We might infer from this that x3 and x4 (tests from visual and text ability) discriminate betwen males and females. This is a difficult interpretation; especially since we know that these variables are manifestations of a latent factor. We could identify those using a CFA in semopy
like this:
# Identify latent factors
cfa_model = """
visual =~ x1 + x2 + x3
text =~ x4 + x5 + x6
speed =~ x7 + x8 + x9
"""
# Model
model = sem.Model(cfa_model)
model.fit(hlz)
# Inspect
model.inspect(std_est=True).query('op == "~"')
lval | op | rval | Estimate | Est. Std | Std. Err | z-value | p-value | |
---|---|---|---|---|---|---|---|---|
0 | x1 | ~ | visual | 1.000000 | 0.777342 | - | - | - |
1 | x2 | ~ | visual | 0.547286 | 0.421642 | 0.098837 | 5.537259 | 0.0 |
2 | x3 | ~ | visual | 0.721594 | 0.579708 | 0.107978 | 6.682768 | 0.0 |
3 | x4 | ~ | text | 1.000000 | 0.851913 | - | - | - |
4 | x5 | ~ | text | 1.110345 | 0.854666 | 0.065422 | 16.972147 | 0.0 |
5 | x6 | ~ | text | 0.924403 | 0.837303 | 0.055503 | 16.655118 | 0.0 |
6 | x7 | ~ | speed | 1.000000 | 0.571303 | - | - | - |
7 | x8 | ~ | speed | 1.179437 | 0.727401 | 0.164363 | 7.175814 | 0.0 |
8 | x9 | ~ | speed | 1.075818 | 0.663566 | 0.14983 | 7.180238 | 0.0 |
These look reasonably sensible, what about the fit?
# Get fit
sem.calc_stats(model).T.round(2)
Value | |
---|---|
DoF | 24.00 |
DoF Baseline | 36.00 |
chi2 | 85.94 |
chi2 p-value | 0.00 |
chi2 Baseline | 918.20 |
CFI | 0.93 |
GFI | 0.91 |
AGFI | 0.86 |
NFI | 0.91 |
TLI | 0.89 |
RMSEA | 0.09 |
AIC | 41.43 |
BIC | 119.21 |
LogLik | 0.29 |
Not too bad overall, though a mix of different statistics that might suggest that the model isn’t a solid fit, but it hints at the fact the three latent variables underpin the scores.

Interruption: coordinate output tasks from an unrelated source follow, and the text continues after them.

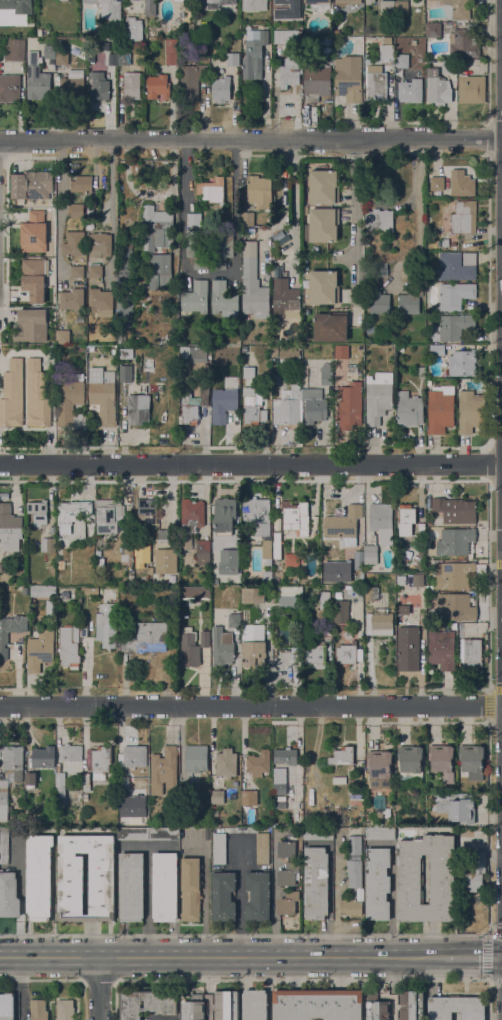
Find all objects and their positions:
building: (63, 0)
building: (179, 0)
building: (370, 0)
building: (347, 2)
building: (218, 3)
building: (319, 4)
building: (254, 5)
building: (150, 7)
building: (387, 7)
building: (401, 7)
building: (14, 8)
building: (107, 8)
building: (287, 9)
building: (457, 9)
building: (133, 28)
building: (433, 30)
building: (42, 32)
building: (286, 36)
building: (29, 40)
building: (388, 40)
building: (463, 43)
building: (326, 46)
building: (14, 49)
building: (171, 51)
building: (387, 51)
building: (49, 52)
building: (254, 54)
building: (62, 56)
building: (123, 58)
building: (233, 59)
building: (401, 60)
building: (432, 61)
building: (464, 62)
building: (112, 64)
building: (448, 66)
building: (91, 67)
building: (290, 73)
building: (349, 78)
building: (37, 79)
building: (191, 81)
building: (317, 81)
building: (377, 83)
building: (131, 85)
building: (72, 86)
building: (158, 86)
building: (100, 87)
building: (10, 88)
building: (438, 88)
building: (472, 89)
building: (221, 90)
building: (411, 90)
road: (251, 141)
building: (455, 183)
building: (82, 184)
building: (32, 185)
building: (324, 186)
building: (212, 189)
building: (259, 190)
road: (111, 208)
building: (77, 210)
road: (61, 211)
building: (464, 217)
building: (194, 219)
building: (247, 219)
building: (380, 221)
building: (322, 225)
road: (355, 228)
building: (156, 229)
road: (182, 231)
building: (34, 232)
building: (74, 244)
building: (100, 244)
building: (197, 248)
building: (276, 249)
building: (221, 251)
building: (125, 261)
building: (455, 267)
building: (161, 269)
building: (95, 270)
building: (77, 271)
building: (34, 279)
building: (324, 287)
building: (254, 290)
building: (455, 295)
building: (196, 297)
building: (224, 299)
building: (285, 299)
building: (73, 300)
building: (378, 300)
building: (410, 301)
building: (101, 302)
building: (125, 310)
building: (32, 325)
building: (331, 326)
building: (453, 327)
building: (63, 336)
building: (122, 338)
building: (367, 340)
building: (361, 347)
building: (80, 348)
building: (400, 348)
building: (437, 350)
building: (342, 352)
building: (125, 353)
building: (190, 354)
building: (290, 354)
building: (462, 363)
building: (422, 372)
building: (125, 373)
building: (249, 375)
building: (327, 375)
building: (12, 395)
building: (37, 395)
building: (104, 396)
building: (378, 397)
building: (70, 399)
building: (194, 403)
building: (223, 404)
building: (288, 404)
building: (314, 405)
building: (350, 405)
building: (138, 409)
building: (409, 409)
building: (440, 409)
building: (251, 411)
building: (471, 411)
road: (251, 464)
building: (455, 510)
building: (147, 511)
building: (38, 512)
building: (257, 514)
building: (109, 515)
building: (224, 515)
building: (296, 516)
building: (73, 519)
building: (407, 520)
building: (382, 522)
building: (343, 523)
building: (193, 526)
building: (9, 528)
building: (421, 528)
building: (90, 532)
building: (167, 535)
building: (456, 542)
building: (277, 544)
building: (48, 545)
building: (126, 547)
building: (266, 549)
building: (140, 550)
building: (421, 553)
building: (370, 554)
building: (362, 559)
building: (165, 560)
building: (203, 560)
building: (292, 560)
building: (229, 561)
building: (429, 564)
building: (420, 565)
building: (60, 567)
building: (398, 567)
building: (138, 569)
building: (454, 575)
building: (267, 577)
building: (276, 577)
building: (142, 579)
building: (418, 580)
building: (337, 588)
building: (400, 588)
building: (92, 589)
building: (237, 589)
building: (25, 590)
building: (43, 592)
building: (195, 592)
building: (372, 593)
building: (253, 595)
building: (338, 595)
building: (289, 596)
building: (325, 599)
building: (455, 607)
building: (50, 609)
building: (341, 612)
building: (37, 618)
building: (379, 622)
building: (106, 625)
building: (454, 626)
building: (328, 629)
building: (83, 631)
building: (4, 638)
building: (147, 638)
building: (204, 639)
building: (227, 641)
building: (253, 645)
building: (190, 648)
building: (40, 649)
building: (68, 649)
building: (408, 649)
building: (441, 649)
building: (470, 652)
building: (315, 653)
building: (346, 654)
building: (295, 655)
road: (251, 707)
building: (70, 752)
building: (133, 756)
building: (285, 756)
building: (342, 756)
building: (43, 757)
building: (196, 758)
building: (13, 759)
building: (442, 761)
building: (472, 761)
building: (101, 762)
building: (411, 762)
building: (226, 763)
building: (258, 763)
building: (379, 769)
building: (164, 772)
building: (30, 780)
building: (86, 781)
building: (279, 781)
building: (358, 781)
building: (351, 782)
building: (125, 783)
building: (60, 788)
building: (351, 789)
building: (410, 793)
building: (217, 797)
building: (249, 797)
building: (431, 798)
building: (3, 799)
building: (398, 807)
building: (456, 810)
building: (378, 815)
building: (367, 817)
building: (294, 832)
building: (380, 833)
building: (148, 834)
building: (318, 834)
building: (354, 845)
building: (4, 848)
building: (219, 848)
building: (263, 848)
building: (287, 849)
building: (354, 872)
building: (473, 872)
building: (288, 874)
building: (39, 877)
building: (442, 879)
building: (316, 883)
building: (378, 883)
building: (71, 885)
building: (131, 886)
building: (165, 886)
building: (191, 889)
building: (258, 893)
building: (9, 895)
building: (222, 895)
road: (242, 897)
road: (204, 899)
building: (286, 906)
building: (351, 907)
road: (222, 956)
road: (473, 957)
road: (99, 988)
building: (146, 1002)
building: (318, 1004)
building: (226, 1005)
building: (255, 1005)
building: (394, 1005)
building: (7, 1006)
building: (456, 1007)
building: (38, 1010)
building: (65, 1010)
building: (194, 1010)

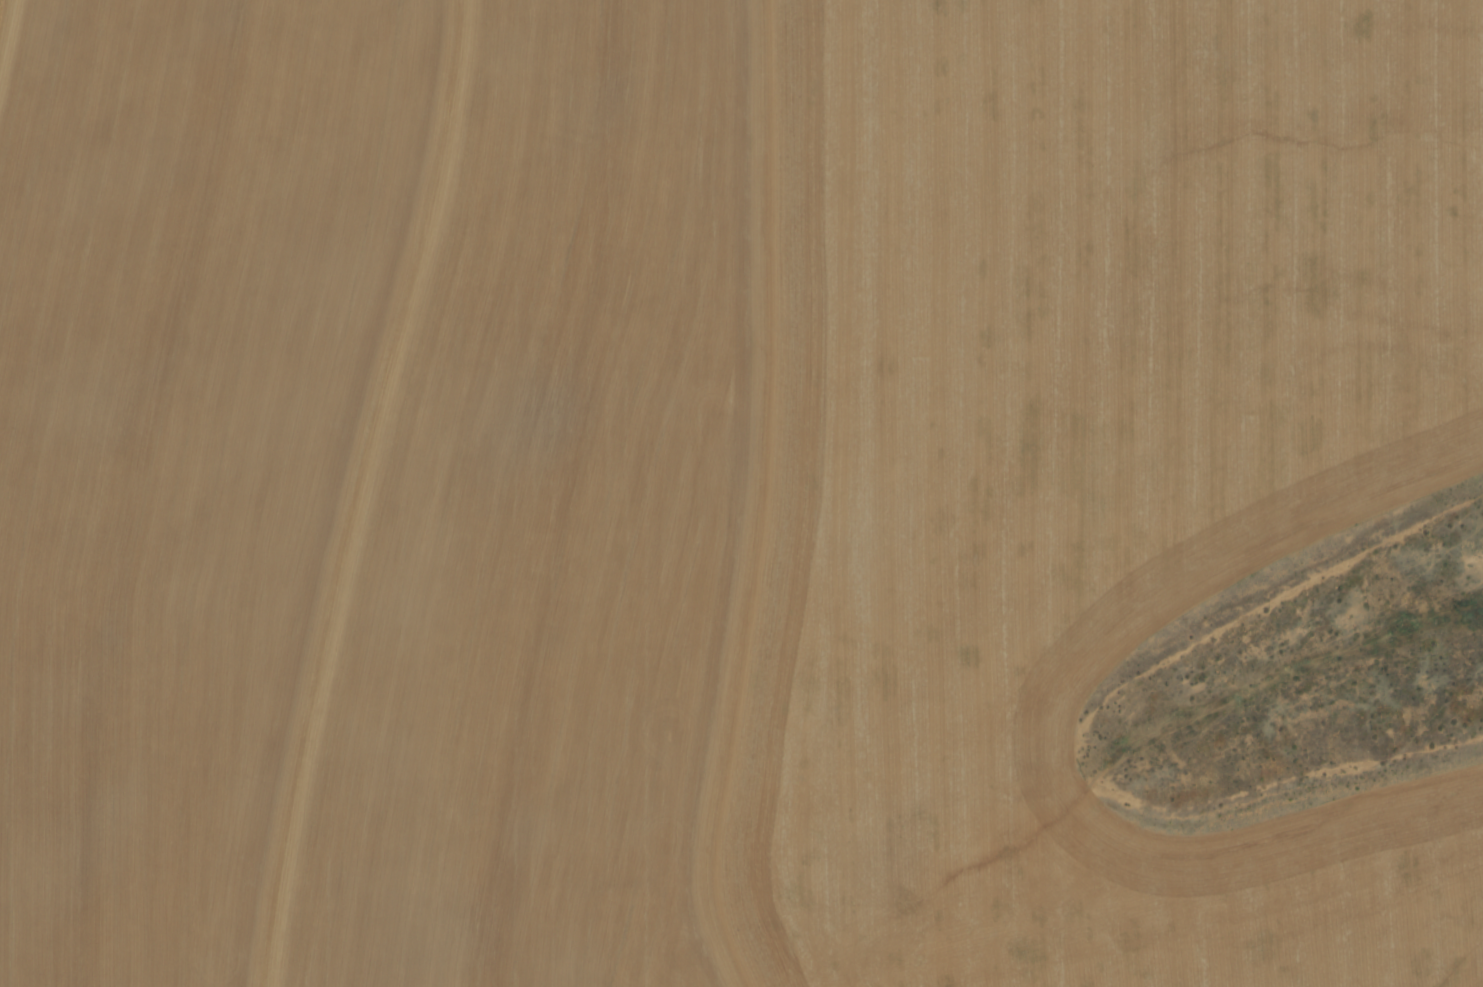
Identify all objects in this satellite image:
crop: (741, 493)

We can now expand our CFA model to let the latent variables actually predict the sex of the child, all in one step, like so:
# Identify latent factors
cfa_model = """
# Specifies the latent factors
visual =~ x1 + x2 + x3
text =~ x4 + x5 + x6
speed =~ x7 + x8 + x9
# Uses them to predict sex
sex ~ visual + text + speed
"""
# Model
model = sem.Model(cfa_model)
model.fit(hlz)
# Inspect
model.inspect(std_est=True).query('op == "~"')
lval | op | rval | Estimate | Est. Std | Std. Err | z-value | p-value | |
---|---|---|---|---|---|---|---|---|
0 | x1 | ~ | visual | 1.000000 | 0.740218 | - | - | - |
1 | x2 | ~ | visual | 0.600939 | 0.440813 | 0.102441 | 5.866185 | 0.0 |
2 | x3 | ~ | visual | 0.796922 | 0.609516 | 0.11097 | 7.181421 | 0.0 |
3 | x4 | ~ | text | 1.000000 | 0.855219 | - | - | - |
4 | x5 | ~ | text | 1.104548 | 0.853538 | 0.064873 | 17.026223 | 0.0 |
5 | x6 | ~ | text | 0.918146 | 0.835135 | 0.055047 | 16.679216 | 0.0 |
6 | x7 | ~ | speed | 1.000000 | 0.565775 | - | - | - |
7 | x8 | ~ | speed | 1.158891 | 0.707608 | 0.162125 | 7.148138 | 0.0 |
8 | x9 | ~ | speed | 1.116640 | 0.682020 | 0.156292 | 7.144581 | 0.0 |
9 | sex | ~ | visual | 0.200401 | 0.346385 | 0.060752 | 3.298669 | 0.000971 |
10 | sex | ~ | text | -0.096535 | -0.192281 | 0.037118 | -2.600795 | 0.009301 |
11 | sex | ~ | speed | -0.126927 | -0.156546 | 0.071654 | -1.771402 | 0.076494 |
We can see here that the visual and text latent scores are negative predictors, e.g. as latent scores go up, the likelihood of the scores belonging to one sex or another decreases.
As is hopefully clear, the idea of CFA is quite general - it allows us to specify a set of latent variables, and link them to specific observed variables, testing the goodness of fit of that arrangement. If we want to, we can further expand these models to use the latent variables to predict other variables, just like a standard GLM.